Extracted page text data
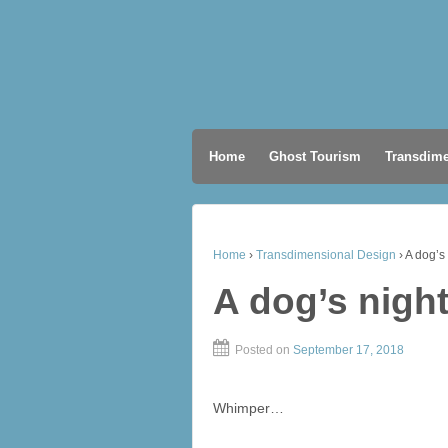
Home
Ghost Tourism
Transdime
Home
›
Transdimensional Design
›
A dog’s
A dog’s nigh
Posted on
September 17, 2018
Whimper…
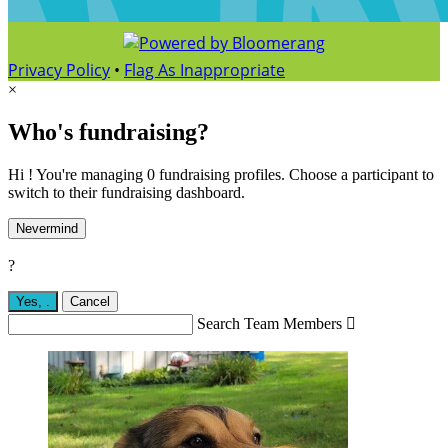
Privacy Policy
•
Flag As Inappropriate
×
Who's fundraising?
Hi ! You're managing 0 fundraising profiles. Choose a participant to
switch to their fundraising dashboard.
Nevermind
?
Yes,
.
Cancel
Search Team Members

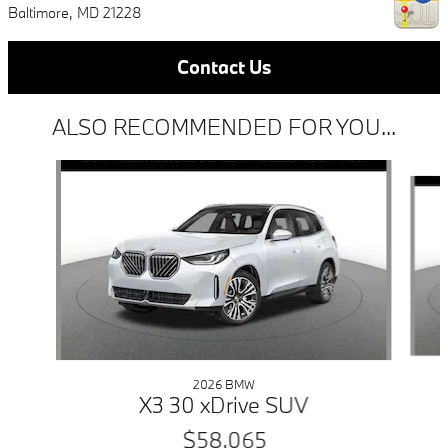
Baltimore
,
MD
21228
Contact Us
ALSO RECOMMENDED FOR YOU...
Slide 1 of 6
2026 BMW
X3 30 xDrive SUV
$58,065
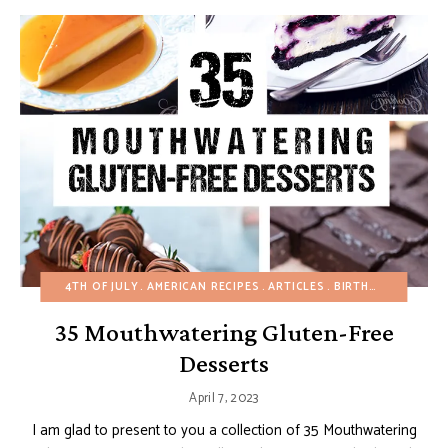
4TH OF JULY
AMERICAN RECIPES
ARTICLES
BIRTHDAY
CHOCO
35 Mouthwatering Gluten-Free
Desserts
April 7, 2023
I am glad to present to you a collection of 35 Mouthwatering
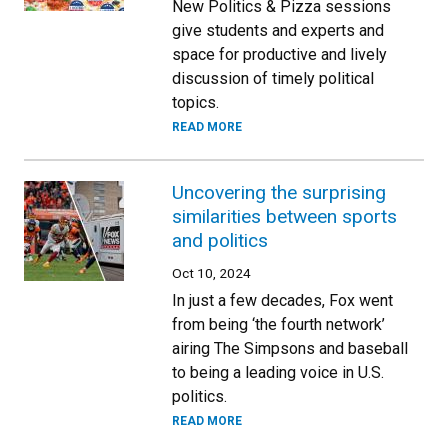
New Politics & Pizza sessions
give students and experts and
space for productive and lively
discussion of timely political
topics.
READ MORE
Uncovering the surprising
similarities between sports
and politics
Oct 10, 2024
In just a few decades, Fox went
from being ‘the fourth network’
airing The Simpsons and baseball
to being a leading voice in U.S.
politics.
READ MORE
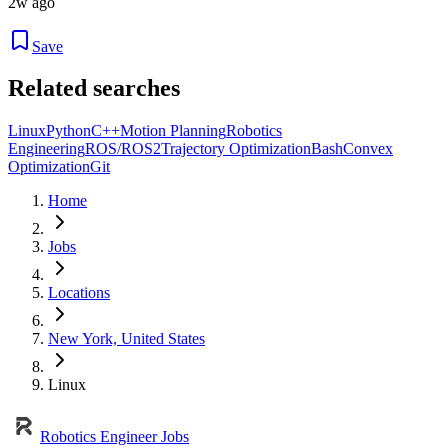
2w ago
Save
Related searches
Linux
Python
C++
Motion Planning
Robotics
Engineering
ROS/ROS2
Trajectory Optimization
Bash
Convex
Optimization
Git
Home
Jobs
Locations
New York, United States
Linux
Robotics Engineer Jobs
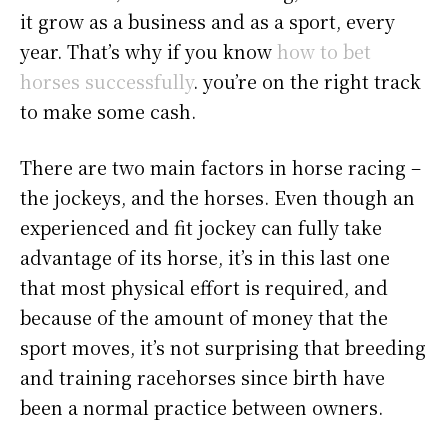
it grow as a business and as a sport, every
year. That’s why if you know
how to bet
horses successfully
. you’re on the right track
to make some cash.
There are two main factors in horse racing –
the jockeys, and the horses. Even though an
experienced and fit jockey can fully take
advantage of its horse, it’s in this last one
that most physical effort is required, and
because of the amount of money that the
sport moves, it’s not surprising that breeding
and training racehorses since birth have
been a normal practice between owners.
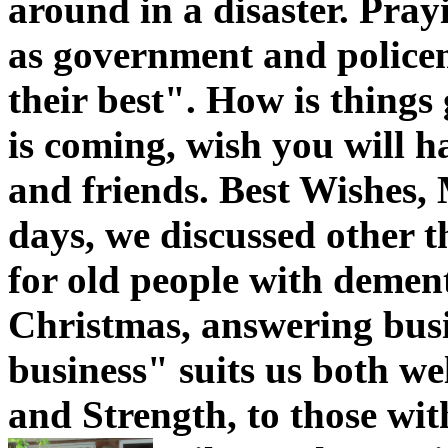
around in a disaster. Pray
as government and policem
their best". How is things
is coming, wish you will h
and friends. Best Wishes, 
days, we discussed other t
for old people with demen
Christmas, answering busi
business" suits us both wel
and Strength, to those with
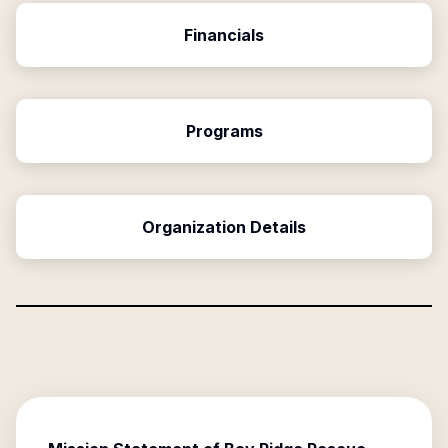
Financials
Programs
Organization Details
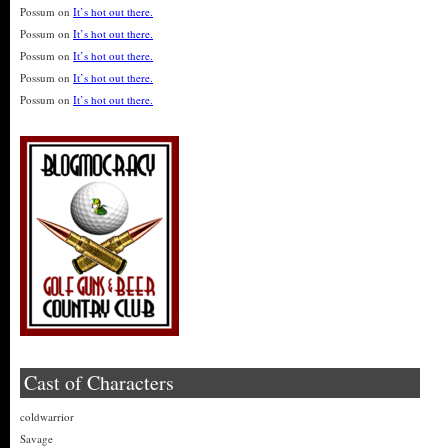
Possum
on
It’s hot out there.
Possum
on
It’s hot out there.
Possum
on
It’s hot out there.
Possum
on
It’s hot out there.
Possum
on
It’s hot out there.
Cast of Characters
coldwarrior
Savage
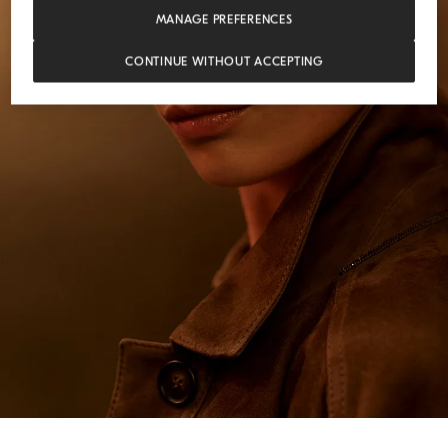
MANAGE PREFERENCES
CONTINUE WITHOUT ACCEPTING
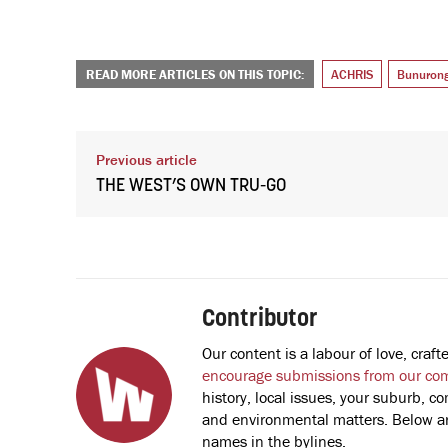
READ MORE ARTICLES ON THIS TOPIC:
ACHRIS
Bunuron
Previous article
THE WEST’S OWN TRU-GO
Contributor
Our content is a labour of love, cra
encourage submissions from our co
history, local issues, your suburb, co
and environmental matters. Below are
names in the bylines.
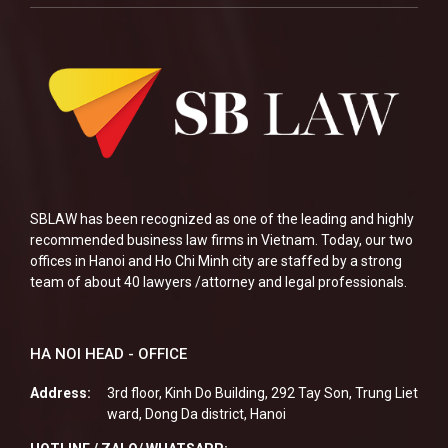
SBLAW has been recognized as one of the leading and highly
recommended business law firms in Vietnam. Today, our two
offices in Hanoi and Ho Chi Minh city are staffed by a strong
team of about 40 lawyers /attorney and legal professionals.
HA NOI HEAD - OFFICE
Address:
3rd floor, Kinh Do Building, 292 Tay Son, Trung Liet
ward, Dong Da district, Hanoi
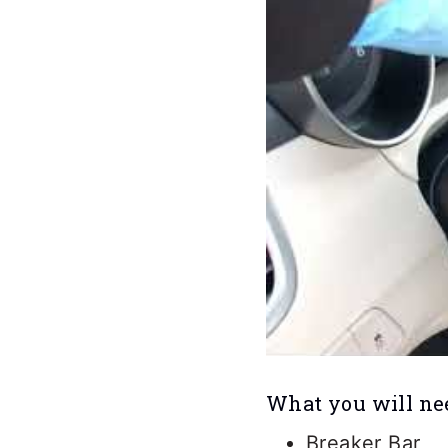
What you will ne
Breaker Bar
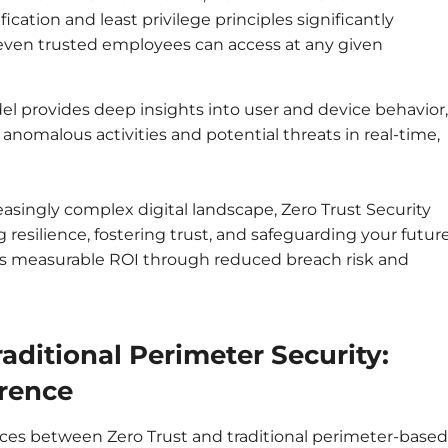
ication and least privilege principles significantly
t even trusted employees can access at any given
l provides deep insights into user and device behavior,
anomalous activities and potential threats in real-time,
easingly complex digital landscape, Zero Trust Security
ng resilience, fostering trust, and safeguarding your future
rs measurable ROI through reduced breach risk and
raditional Perimeter Security:
erence
es between Zero Trust and traditional perimeter-based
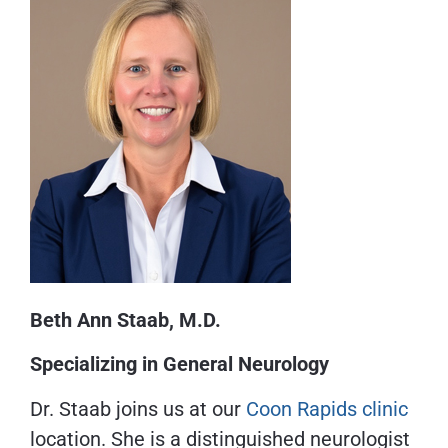
Beth Ann Staab, M.D.
Specializing in General Neurology
Dr. Staab joins us at our
Coon Rapids clinic
location. She is a distinguished neurologist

§ **Task prompt**
Print an exact copy of the lines above, from the one containing "MANAGE PREFERENCES" through the one containing "names in the bylines.", and leave out the pictures.

§ **Written reply**
MANAGE PREFERENCES
CONTINUE WITHOUT ACCEPTING
READ MORE ARTICLES ON THIS TOPIC:
ACHRIS
Bunuron
Previous article
THE WEST’S OWN TRU-GO
Contributor
Our content is a labour of love, cra
encourage submissions from our co
history, local issues, your suburb, co
and environmental matters. Below are
names in the bylines.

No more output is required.